Punch Taverns has revealed that its strategy to focus on creating a 'higher quality pub estate' is reaping rewards, as it announced average profit per pub across its entire estate has risen 3%.
Other figures revealed during its interim results for the 28 weeks to 5 March 2016, showed like-for-like net income across the core estate was in growth, with a rise of 1.6%.
Chief executive Duncan Garrood, said: 'We are already making good progress delivering on the strategy we set out in November 2015. We have launched new operating models, renewed our focus on customer service and delivered improved support to our publicans.

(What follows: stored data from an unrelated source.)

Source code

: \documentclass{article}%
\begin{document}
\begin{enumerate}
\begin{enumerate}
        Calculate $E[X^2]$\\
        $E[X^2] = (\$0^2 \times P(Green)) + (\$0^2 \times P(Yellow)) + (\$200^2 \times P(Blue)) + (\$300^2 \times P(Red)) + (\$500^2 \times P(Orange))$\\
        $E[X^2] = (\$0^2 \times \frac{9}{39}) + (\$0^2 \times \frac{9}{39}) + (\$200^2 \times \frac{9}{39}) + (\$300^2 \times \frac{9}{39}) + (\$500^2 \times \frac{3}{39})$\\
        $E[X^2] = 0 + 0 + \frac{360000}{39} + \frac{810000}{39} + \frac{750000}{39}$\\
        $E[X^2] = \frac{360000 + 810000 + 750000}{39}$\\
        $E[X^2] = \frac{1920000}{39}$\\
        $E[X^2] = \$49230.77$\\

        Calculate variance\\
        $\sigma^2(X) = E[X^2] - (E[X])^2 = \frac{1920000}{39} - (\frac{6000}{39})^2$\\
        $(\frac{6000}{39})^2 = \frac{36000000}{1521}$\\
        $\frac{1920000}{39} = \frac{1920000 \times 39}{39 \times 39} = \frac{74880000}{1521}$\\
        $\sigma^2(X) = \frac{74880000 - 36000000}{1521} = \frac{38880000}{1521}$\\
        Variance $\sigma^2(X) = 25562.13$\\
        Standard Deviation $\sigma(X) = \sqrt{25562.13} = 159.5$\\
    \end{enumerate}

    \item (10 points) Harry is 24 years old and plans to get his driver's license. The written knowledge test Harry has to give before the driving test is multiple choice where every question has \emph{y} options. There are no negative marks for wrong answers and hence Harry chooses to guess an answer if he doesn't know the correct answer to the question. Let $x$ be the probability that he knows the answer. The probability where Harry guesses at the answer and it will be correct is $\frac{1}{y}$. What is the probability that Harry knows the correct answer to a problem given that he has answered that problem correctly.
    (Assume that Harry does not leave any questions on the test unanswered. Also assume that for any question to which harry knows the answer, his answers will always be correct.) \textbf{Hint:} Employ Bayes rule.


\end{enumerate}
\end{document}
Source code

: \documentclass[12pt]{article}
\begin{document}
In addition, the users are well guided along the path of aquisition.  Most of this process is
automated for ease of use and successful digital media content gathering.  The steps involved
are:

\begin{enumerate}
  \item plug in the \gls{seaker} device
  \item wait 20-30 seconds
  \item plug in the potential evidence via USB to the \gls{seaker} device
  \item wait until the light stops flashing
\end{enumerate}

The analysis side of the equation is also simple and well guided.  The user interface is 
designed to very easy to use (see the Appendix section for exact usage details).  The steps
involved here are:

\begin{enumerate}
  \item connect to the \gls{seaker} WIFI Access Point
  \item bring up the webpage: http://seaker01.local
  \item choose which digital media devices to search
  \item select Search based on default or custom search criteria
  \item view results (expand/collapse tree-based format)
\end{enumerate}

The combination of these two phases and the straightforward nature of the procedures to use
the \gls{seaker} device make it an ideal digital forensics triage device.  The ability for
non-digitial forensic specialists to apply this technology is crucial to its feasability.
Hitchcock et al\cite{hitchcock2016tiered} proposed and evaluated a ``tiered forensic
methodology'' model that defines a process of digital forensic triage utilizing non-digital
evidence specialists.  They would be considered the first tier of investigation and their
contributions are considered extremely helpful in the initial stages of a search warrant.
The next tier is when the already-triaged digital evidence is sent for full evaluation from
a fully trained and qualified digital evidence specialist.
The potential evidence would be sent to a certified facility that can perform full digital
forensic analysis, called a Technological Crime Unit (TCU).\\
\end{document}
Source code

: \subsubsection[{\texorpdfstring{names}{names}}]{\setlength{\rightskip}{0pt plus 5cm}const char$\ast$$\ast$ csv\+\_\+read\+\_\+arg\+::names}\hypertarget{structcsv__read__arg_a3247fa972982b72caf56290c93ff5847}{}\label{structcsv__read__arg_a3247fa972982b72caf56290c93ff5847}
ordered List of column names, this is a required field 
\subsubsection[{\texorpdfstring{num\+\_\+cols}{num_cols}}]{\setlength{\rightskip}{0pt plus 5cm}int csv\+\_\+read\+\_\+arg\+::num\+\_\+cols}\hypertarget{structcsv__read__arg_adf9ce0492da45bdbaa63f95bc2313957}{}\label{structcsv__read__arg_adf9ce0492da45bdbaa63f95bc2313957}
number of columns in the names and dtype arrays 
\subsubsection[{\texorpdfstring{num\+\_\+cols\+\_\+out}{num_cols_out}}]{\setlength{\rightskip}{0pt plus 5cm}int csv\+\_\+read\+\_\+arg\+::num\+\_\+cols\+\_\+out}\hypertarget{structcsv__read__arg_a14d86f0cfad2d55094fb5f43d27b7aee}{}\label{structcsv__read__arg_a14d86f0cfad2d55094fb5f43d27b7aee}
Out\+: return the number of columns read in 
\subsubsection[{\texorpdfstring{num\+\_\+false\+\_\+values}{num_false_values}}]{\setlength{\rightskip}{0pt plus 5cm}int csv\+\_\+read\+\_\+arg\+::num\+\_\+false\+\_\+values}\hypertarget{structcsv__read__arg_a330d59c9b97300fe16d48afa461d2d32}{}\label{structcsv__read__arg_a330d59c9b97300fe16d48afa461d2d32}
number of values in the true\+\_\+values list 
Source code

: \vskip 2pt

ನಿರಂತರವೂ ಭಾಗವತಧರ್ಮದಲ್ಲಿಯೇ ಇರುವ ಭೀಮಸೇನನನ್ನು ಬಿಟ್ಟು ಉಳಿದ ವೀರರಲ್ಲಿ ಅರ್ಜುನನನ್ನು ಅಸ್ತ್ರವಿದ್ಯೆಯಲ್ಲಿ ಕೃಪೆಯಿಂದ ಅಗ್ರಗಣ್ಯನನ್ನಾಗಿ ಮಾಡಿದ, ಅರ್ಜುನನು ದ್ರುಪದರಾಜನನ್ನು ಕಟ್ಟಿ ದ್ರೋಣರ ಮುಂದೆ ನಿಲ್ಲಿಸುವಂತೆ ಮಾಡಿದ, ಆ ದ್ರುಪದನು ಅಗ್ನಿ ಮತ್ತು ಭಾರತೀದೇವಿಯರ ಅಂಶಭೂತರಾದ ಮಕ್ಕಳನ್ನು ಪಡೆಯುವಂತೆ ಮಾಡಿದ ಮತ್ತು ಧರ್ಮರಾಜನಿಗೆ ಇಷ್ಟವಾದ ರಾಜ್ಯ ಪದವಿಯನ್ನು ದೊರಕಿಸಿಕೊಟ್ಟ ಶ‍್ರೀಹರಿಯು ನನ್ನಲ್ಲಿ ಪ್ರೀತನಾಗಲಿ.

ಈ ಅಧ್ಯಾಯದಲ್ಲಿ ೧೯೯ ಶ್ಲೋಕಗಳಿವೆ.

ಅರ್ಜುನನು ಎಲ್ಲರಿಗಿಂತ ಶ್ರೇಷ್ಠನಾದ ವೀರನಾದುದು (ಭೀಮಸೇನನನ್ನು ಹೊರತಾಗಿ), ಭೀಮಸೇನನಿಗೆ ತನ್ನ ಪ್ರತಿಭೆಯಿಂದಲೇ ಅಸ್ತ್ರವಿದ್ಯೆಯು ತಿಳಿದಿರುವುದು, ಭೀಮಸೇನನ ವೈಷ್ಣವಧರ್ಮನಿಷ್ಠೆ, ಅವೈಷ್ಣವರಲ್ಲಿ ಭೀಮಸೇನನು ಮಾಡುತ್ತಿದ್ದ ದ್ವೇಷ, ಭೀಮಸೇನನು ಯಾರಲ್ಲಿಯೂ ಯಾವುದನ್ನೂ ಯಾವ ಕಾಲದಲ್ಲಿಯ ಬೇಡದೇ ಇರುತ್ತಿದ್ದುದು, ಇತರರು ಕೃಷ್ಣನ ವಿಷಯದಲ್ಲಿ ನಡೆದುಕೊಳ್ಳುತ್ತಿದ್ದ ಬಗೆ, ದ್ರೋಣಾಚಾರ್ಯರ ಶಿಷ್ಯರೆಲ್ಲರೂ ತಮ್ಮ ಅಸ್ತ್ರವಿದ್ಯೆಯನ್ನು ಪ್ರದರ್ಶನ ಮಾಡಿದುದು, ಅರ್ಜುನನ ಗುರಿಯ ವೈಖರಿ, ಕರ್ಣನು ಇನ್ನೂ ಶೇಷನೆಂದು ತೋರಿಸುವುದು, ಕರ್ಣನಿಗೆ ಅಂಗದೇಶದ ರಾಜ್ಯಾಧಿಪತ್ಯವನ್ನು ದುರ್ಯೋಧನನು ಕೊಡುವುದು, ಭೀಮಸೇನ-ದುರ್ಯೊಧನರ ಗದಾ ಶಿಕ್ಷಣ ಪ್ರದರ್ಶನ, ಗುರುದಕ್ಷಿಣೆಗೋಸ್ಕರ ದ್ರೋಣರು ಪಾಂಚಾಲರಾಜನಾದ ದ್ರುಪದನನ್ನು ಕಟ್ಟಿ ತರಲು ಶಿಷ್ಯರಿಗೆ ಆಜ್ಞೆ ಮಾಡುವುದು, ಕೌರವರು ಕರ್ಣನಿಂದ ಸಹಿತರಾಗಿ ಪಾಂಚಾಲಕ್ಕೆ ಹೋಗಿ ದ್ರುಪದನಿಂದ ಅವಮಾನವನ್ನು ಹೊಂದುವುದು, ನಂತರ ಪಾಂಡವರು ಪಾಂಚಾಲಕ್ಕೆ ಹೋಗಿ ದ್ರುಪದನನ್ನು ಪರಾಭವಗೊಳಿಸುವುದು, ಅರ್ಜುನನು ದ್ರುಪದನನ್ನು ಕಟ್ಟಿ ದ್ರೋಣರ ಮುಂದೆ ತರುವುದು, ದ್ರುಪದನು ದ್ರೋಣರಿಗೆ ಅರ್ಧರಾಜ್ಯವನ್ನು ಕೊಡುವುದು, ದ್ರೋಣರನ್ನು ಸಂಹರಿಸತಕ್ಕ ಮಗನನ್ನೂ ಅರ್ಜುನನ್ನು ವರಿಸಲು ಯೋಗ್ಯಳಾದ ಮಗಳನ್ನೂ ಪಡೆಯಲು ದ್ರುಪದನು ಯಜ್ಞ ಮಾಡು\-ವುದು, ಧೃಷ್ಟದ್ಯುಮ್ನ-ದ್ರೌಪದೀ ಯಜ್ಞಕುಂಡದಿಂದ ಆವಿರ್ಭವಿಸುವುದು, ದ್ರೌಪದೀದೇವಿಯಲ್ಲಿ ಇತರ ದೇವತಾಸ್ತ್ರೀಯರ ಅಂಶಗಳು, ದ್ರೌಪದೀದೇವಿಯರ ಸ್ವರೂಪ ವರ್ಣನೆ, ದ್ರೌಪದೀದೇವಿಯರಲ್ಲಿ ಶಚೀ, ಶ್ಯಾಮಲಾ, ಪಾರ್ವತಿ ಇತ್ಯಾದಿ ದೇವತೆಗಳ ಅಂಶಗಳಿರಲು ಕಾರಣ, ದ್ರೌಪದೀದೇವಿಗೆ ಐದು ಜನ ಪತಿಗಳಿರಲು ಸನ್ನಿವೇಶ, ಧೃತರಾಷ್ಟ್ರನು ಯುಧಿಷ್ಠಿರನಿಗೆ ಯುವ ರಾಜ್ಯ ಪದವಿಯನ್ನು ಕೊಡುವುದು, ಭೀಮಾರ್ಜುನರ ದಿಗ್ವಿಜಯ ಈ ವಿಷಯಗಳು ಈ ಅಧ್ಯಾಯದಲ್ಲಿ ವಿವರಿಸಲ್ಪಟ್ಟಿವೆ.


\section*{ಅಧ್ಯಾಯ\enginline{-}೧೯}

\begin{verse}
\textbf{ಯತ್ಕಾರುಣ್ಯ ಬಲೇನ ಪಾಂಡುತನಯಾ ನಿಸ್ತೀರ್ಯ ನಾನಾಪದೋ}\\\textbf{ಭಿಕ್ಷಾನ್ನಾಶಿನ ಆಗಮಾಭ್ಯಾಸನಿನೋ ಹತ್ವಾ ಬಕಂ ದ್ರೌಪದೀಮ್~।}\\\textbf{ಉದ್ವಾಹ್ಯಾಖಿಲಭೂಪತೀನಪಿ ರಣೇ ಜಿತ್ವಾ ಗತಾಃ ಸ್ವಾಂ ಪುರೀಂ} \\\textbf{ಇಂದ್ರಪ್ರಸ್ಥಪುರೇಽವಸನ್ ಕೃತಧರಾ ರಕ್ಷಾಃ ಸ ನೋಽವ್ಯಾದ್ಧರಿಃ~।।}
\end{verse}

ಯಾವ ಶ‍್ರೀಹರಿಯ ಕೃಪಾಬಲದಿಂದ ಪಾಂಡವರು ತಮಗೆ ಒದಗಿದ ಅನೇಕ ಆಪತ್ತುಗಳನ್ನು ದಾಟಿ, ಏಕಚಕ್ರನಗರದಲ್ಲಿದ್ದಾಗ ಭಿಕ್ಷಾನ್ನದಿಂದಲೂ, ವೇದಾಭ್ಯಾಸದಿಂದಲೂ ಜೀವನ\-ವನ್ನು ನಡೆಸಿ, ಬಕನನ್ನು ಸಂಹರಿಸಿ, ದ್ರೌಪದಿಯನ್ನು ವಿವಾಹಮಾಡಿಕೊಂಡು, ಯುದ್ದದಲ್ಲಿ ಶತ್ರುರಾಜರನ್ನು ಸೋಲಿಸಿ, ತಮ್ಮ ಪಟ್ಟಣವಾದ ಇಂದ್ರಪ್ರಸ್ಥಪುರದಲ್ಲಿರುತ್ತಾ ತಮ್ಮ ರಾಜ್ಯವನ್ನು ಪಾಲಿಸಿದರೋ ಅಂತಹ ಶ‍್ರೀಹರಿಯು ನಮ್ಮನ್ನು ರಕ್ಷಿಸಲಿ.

'The roll-out of our new Retail contract is progressing well with underlying profit and sales post conversion being ahead of our initial expectations.'
A total of 121 pubs have been identified to operate under the company's Retail division, with 50 pubs currently open, set to rise to 100 by the end of the year. The new Retail contracts, announced in November 2015, sees Punch take on pub and sales costs, excluding staff, paying the licensee a percentage of retail sales. Underlying profit and sales are ahead of management expectations.
Punch said its nominal net debt has been reduced by 14% to £191 million in the half year and by £293 million since its October 2014 refinancing. Disposals are ahead of target, with £199m of net proceeds. The figure includes £47m raised from individual property and land sales, £53m from a package disposal of 158 non-core pubs, and £99m from is disposal of its 50% share in Matthew Clark.